An NWT minister issued a public apology on Friday after the territory’s licensed childcare providers were left waiting for promised funding to appear in their bank accounts.
Funds set to be transferred at the start of the fiscal year, April 1, didn’t reach some providers until April 3 or later, an industry representative said this week.
Patricia Davison, of the NWT Early Childhood Association, said the territorial government’s failure to accurately communicate when the money would arrive had jeopardized some providers’ financial stability and damaged relations.
Cabin Talks podcast: Why NWT childcare providers are anxious
“The department’s trying really hard, but the way it’s being communicated is causing people to not trust them and creating anxiety,” Davison said.
Operators depend on prompt arrival of funds to pay bills and buy supplies for their programs, she added, “so even a couple of days” can cause significant cashflow problems.
Education minister Caitlin Cleveland issued an apology to providers, telling Cabin Radio: “I’m very sorry for how the week went.”
“The buck stops with me. I want to start off by offering a very heartfelt apology to providers, because in the territory we are very reliant on them,” the minister said.
Monday, April 1 was not a business day as it formed part of the Easter holiday. As a result, Cleveland said, payments went out on April 2, but some transfers were delayed as they passed through banking systems before reaching providers.
“It’s incredibly frustrating that that’s how it went down,” she said, promising she would work to ensure no such delay occurs in future.
“People are waiting on paycheques to pay mortgages, to pay insurance, to pay for vehicle payments that they use to take care of our children and to take care of their own families,” the minister said.
“They rely on the certainty of getting paid when they expect to get paid, because they set up their whole lives around that to make sure they’re paying people on time as well.

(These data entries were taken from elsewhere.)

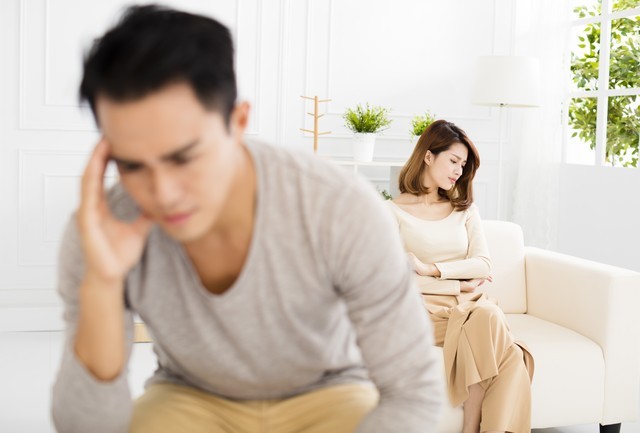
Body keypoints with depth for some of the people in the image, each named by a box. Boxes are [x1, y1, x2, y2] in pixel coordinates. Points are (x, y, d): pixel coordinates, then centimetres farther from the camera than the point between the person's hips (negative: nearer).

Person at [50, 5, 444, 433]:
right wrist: (100, 284, -38)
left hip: (326, 394, 0)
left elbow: (414, 392, -20)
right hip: (192, 398, 1)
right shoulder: (101, 233, -23)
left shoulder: (344, 210, -29)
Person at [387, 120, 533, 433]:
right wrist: (459, 284, -6)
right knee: (486, 325, -33)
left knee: (487, 317, -33)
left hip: (468, 302, 4)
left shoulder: (465, 209, 19)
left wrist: (432, 269, -9)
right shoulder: (394, 211, 4)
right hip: (424, 306, -4)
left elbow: (483, 265, 5)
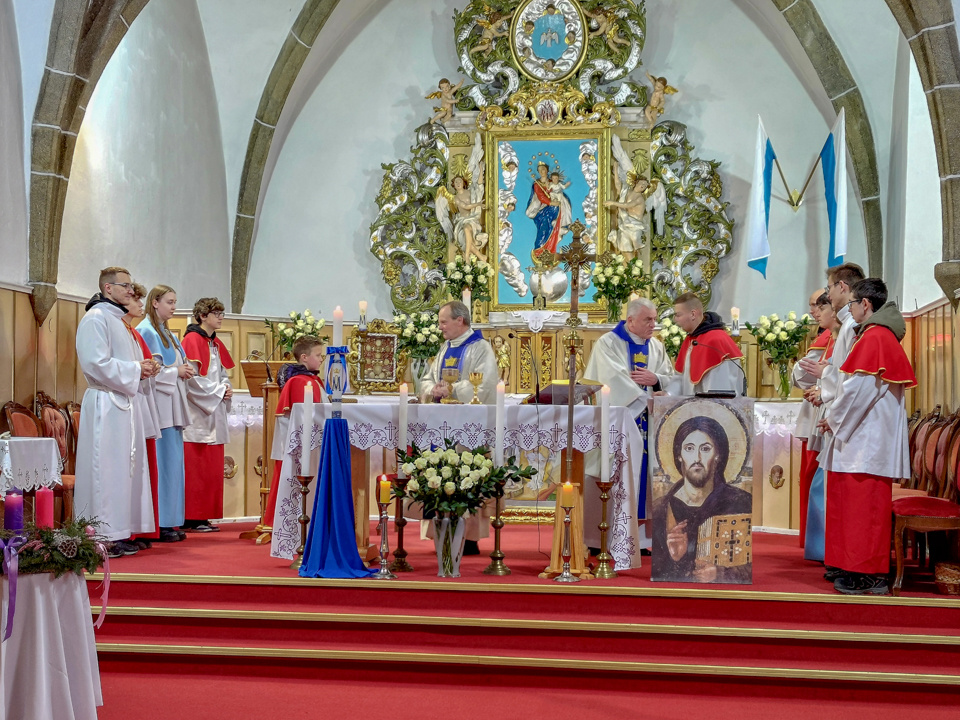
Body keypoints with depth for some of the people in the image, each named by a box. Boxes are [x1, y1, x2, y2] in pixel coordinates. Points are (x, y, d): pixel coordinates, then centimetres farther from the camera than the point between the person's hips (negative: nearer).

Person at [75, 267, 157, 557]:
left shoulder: (118, 320, 21)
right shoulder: (95, 319, -10)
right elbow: (97, 364, -20)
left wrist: (144, 368, 8)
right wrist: (136, 369, -13)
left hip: (124, 403, 10)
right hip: (105, 405, -10)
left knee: (126, 467, 10)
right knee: (107, 470, -7)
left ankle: (119, 532, 15)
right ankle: (104, 537, -3)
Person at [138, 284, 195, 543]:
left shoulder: (167, 333, 21)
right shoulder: (147, 331, -7)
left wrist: (186, 368, 4)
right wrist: (176, 372, -12)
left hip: (173, 405, 9)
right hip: (158, 407, -9)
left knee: (173, 462, 8)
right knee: (162, 462, -9)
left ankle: (170, 522, 12)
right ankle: (159, 524, -6)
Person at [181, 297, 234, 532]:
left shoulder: (217, 344, 17)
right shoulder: (192, 340, -8)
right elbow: (192, 378, -16)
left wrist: (226, 388, 0)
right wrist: (220, 391, -12)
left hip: (214, 413, 9)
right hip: (197, 414, -8)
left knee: (212, 467, 7)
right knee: (195, 467, -8)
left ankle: (204, 516, 11)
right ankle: (191, 519, -5)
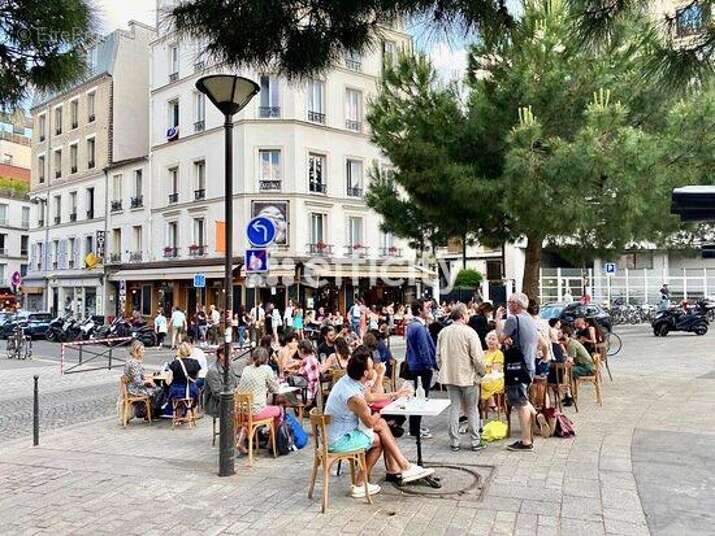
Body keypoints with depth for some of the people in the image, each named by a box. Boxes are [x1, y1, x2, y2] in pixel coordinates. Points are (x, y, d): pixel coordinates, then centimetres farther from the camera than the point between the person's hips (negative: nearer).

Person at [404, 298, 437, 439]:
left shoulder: (411, 325, 11)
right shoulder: (419, 327, -21)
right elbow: (424, 349, -21)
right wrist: (430, 365, -14)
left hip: (414, 366, 10)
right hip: (422, 367, -10)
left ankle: (415, 428, 26)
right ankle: (415, 430, 7)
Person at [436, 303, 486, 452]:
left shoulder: (443, 332, 1)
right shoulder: (469, 332, -14)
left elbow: (438, 356, 7)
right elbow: (477, 357, -14)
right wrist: (481, 372, 1)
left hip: (449, 376, 4)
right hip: (468, 376, -4)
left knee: (454, 407, 11)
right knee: (472, 409, 9)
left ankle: (454, 442, 14)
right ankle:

“I’m working with the department to make sure this doesn’t happen again.”
‘They didn’t have to rush it’
Childcare providers in the NWT are operating on shifting ground.
Year after year, the bones of the industry are changing to keep pace with a federally mandated push toward $10-a-day childcare.
That effort to drive down fees is welcomed by many families who struggle to meet the northern cost of living, but it comes with significant changes under the hood that providers must understand and accommodate.
For example, charging lower fees to families means an increased reliance on millions of dollars in government subsidies to make those fees economically viable for providers. When government payments don’t arrive on time, the system can break down.
Meanwhile, other changes like wage grids are being introduced to try to ensure people are fairly and consistently paid across the industry, even as fees come down. Operators will soon have to fill out reports that document how their staff fit within the new wage grids, but Davison told Cabin Radio nobody has yet seen any of the relevant forms to know how that will work.
She says that’s one example of an upheaval that’s happening too quickly and is all too easily derailed.
“They didn’t have to rush it,” Davison said.
“The GNWT is trying to create something the federal government has promised, and I don’t think they have enough tools and resources to do that in a timely, non-anxiety-creating manner.”
“The speed at which we’re going? It absolutely is part of the problem,” Cleveland acknowledged.
“We’re making huge, drastic changes to an entire sector in a very short time period, right off the bat. If you look at lessons learned from other parts of the country, one of the things that is often said is: ‘Work on your capacity first, work on paying people, work on increasing spaces first.’ And that wasn’t an option.”
Referring to the federal agreement – originally worth $51 million to the NWT between 2021 and 2026 – Cleveland said: “The direction right off the bat, as part of the agreement, was getting dollars into families’ pockets. And so it’s this balance of making sure we’re making childcare affordable, but that we’re supporting the sector as we’re doing it.
“It is a tall order in the Northwest Territories to try to do everything at the same time … and so there are certainly growing pains.”
Cleveland said she will focus on “keeping lines of communication open” with providers, thanking them for feedback received about the past week’s funding delay.
At the same time, having watched her department become the subject of memes about the delay, Cleveland defended the departmental coordinators implementing the changes.
“They themselves are parents and want to see this sector flourish,” she said.
“We live in a unique part of the world where we all see one another at the grocery store, we all see one another on street corners. It’s important that we can work together to make this work, especially if we’re going to create a sustainable sector and grow these spaces together.”